Now, like so many things in China, the old notion of guanxi is starting to make room for the new. Businesspeople—local and foreign—are tapping into emerging networks that revolve around shared work experiences or taking business classes together. Networking that once happened in private rooms at chichi restaurants now goes on in plain view—at wine-tastings for the nouveau riche, say, or at Davos-style confabs such as the annual China Entrepreneurs Forum held annually at China's Yabuli ski resort. By tapping into these informal groups, Western companies can theoretically improve their understanding of the marketplace, hire the best talent, and find potential business partners.

Guanxi goes back thousands of years and is based on traditional values of loyalty, accountability, and obligation—the notion that if somebody does you a favor, you will be expected to repay it one day. One of Asia's most successful businessmen, Hong Kong billionaire Li Ka-shing, has parlayed his guanxi particularly astutely over the years, in the process winning valuable licenses and permission to build huge real estate developments. Playing the guanxi game is still imperative, and especially for foreign investors. Knowing that Party boss (or his children) remains not just a competitive advantage but an admission ticket.
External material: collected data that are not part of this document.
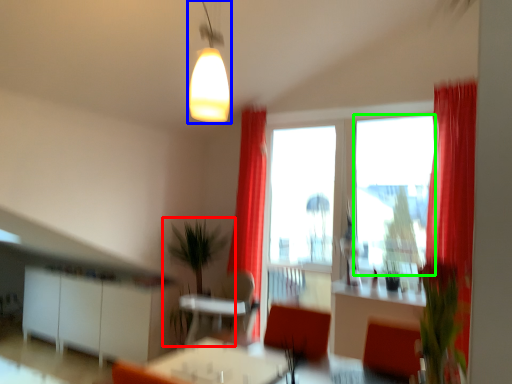
Question: Which is nearer to the houseplant (highlighted by a red box)? light fixture (highlighted by a blue box) or window screen (highlighted by a green box).

Choices:
 (A) light fixture
 (B) window screen

Answer: (B)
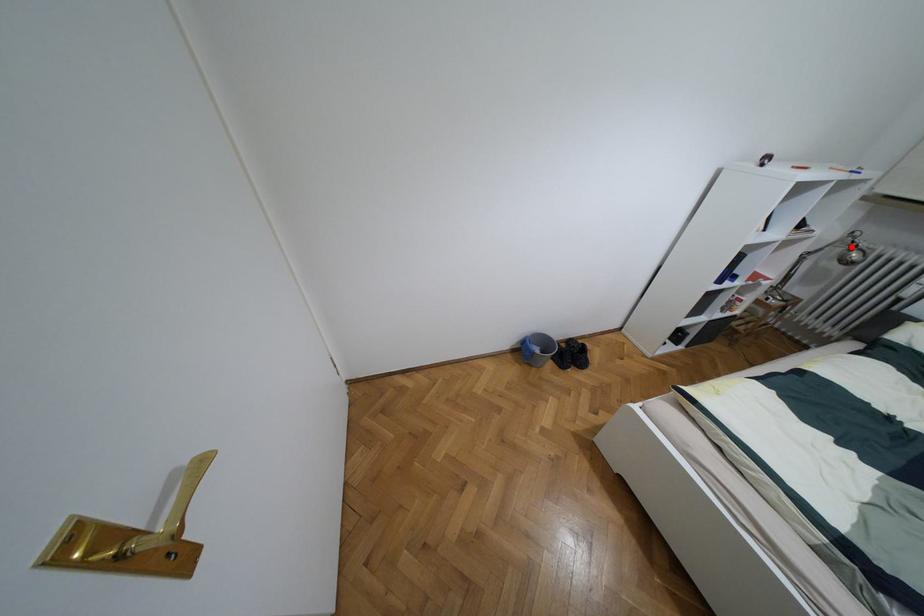
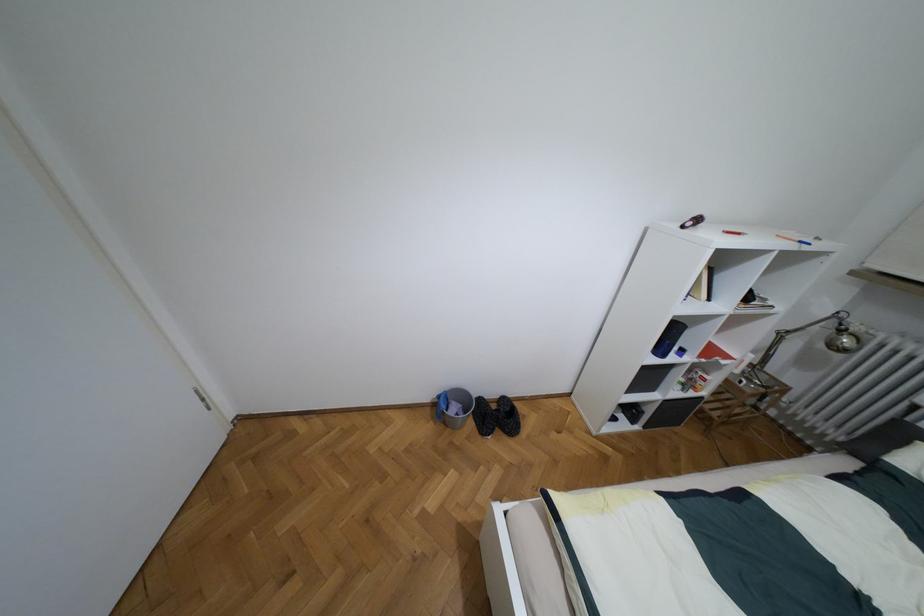
Where in the second image is the point corresponding to the highlighted location from the first image?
As China increasingly meshes its economy with the rest of the world, its ascendant professional and entrepreneurial classes are beginning to see the value of networking among themselves. "More and more Chinese who studied or worked overseas understand how to build these networks," says Yang Yuanqing, chairman of Lenovo Group (LNVGY), the big Chinese computer manufacturer.

Many of China's networkers meet through an American or European MBA program. Gary Wang attended Insead, the famous French business school outside Paris. Today he runs a YouTube (GOOG) wannabe called Tudou that was built largely on connections made at B-school. His partner, Dutchman Marc van der Chijs, was married to one of Wang's classmates. A fellow alum who worked at Ogilvy & Mather Worldwide (WPP) helped out with public relations. And another Insead grad, Helen Wong, a partner at Granite Global Ventures, helped Wang raise $8.5 million after a friend heard him speak at the China Europe International Business School (CEIBS) in Shanghai. "Without knowing all these people through Insead," says Wang, "Tudou probably never would have happened."
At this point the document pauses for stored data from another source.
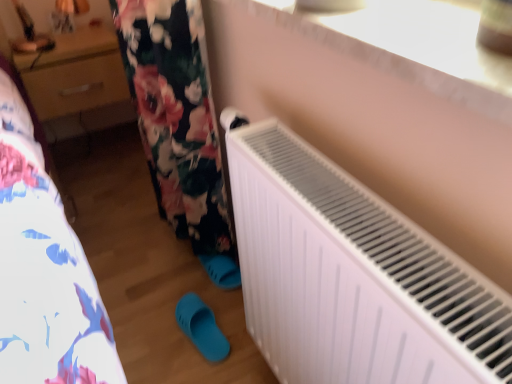
Question: In terms of height, does white plastic radiator at upper right look taller or shorter compared to white matte radiator at lower right?

Choices:
 (A) tall
 (B) short

Answer: (B)

Question: Considering the positions of white plastic radiator at upper right and white matte radiator at lower right in the image, is white plastic radiator at upper right wider or thinner than white matte radiator at lower right?

Choices:
 (A) wide
 (B) thin

Answer: (A)

Question: Estimate the real-world distances between objects in this image. Which object is closer to the matte plastic slipper at lower center?

Choices:
 (A) wooden drawer at upper left
 (B) white matte radiator at lower right
 (C) white plastic radiator at upper right

Answer: (B)

Question: Estimate the real-world distances between objects in this image. Which object is closer to the white plastic radiator at upper right?

Choices:
 (A) wooden drawer at upper left
 (B) matte plastic slipper at lower center
 (C) white matte radiator at lower right

Answer: (C)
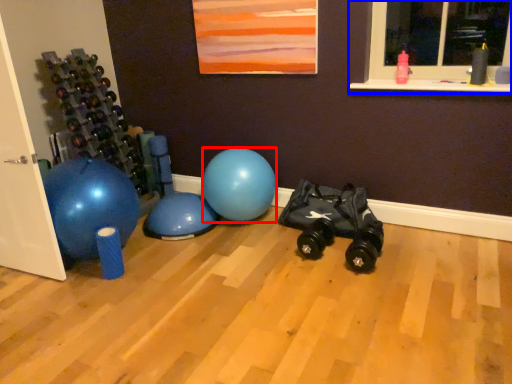
Question: Which object appears farthest to the camera in this image, ball (highlighted by a red box) or window (highlighted by a blue box)?

Choices:
 (A) ball
 (B) window

Answer: (A)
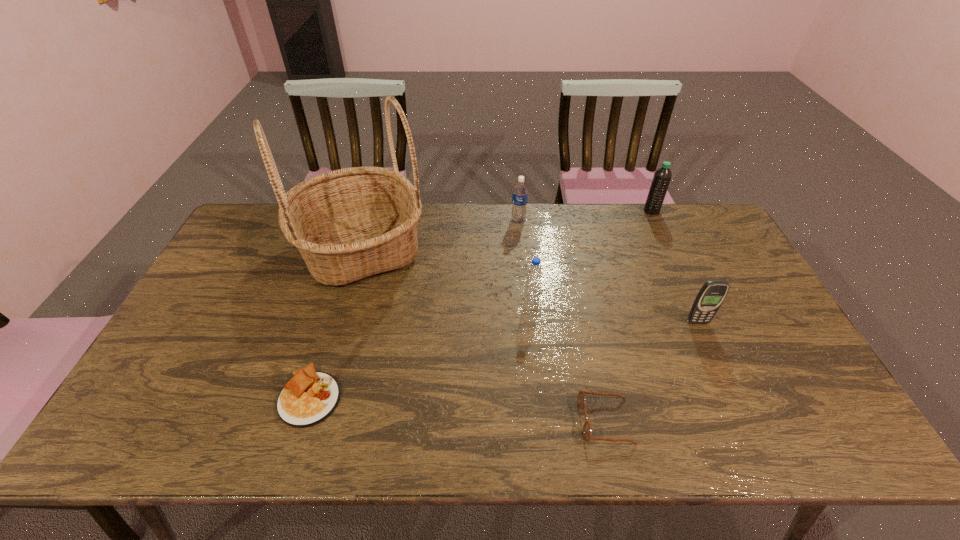
Identify the location of the tallest object. click(348, 224).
Executive MBA programs, all the rage now in China, have become Guanxi Central. Targeted at senior executives and high-powered entrepreneurs, the programs are attracting some of China's most successful businesspeople. "It's important to have friends in different industries and meet people from different cities," says Zhou Junjun, who runs the Chinese operations of a South Korean systems integrator and did an Executive MBA at the Cheung Kong Graduate School of Business in Beijing.

The school recently began offering an ultra-exclusive CEO program that accepts 40 people. It has attracted a veritable who's who of Chinese business, including Jack Ma, founder of the online exchange Alibaba.com, which raised $1 billion in an IPO earlier this month. Ma and his 39 classmates have created an alumni association.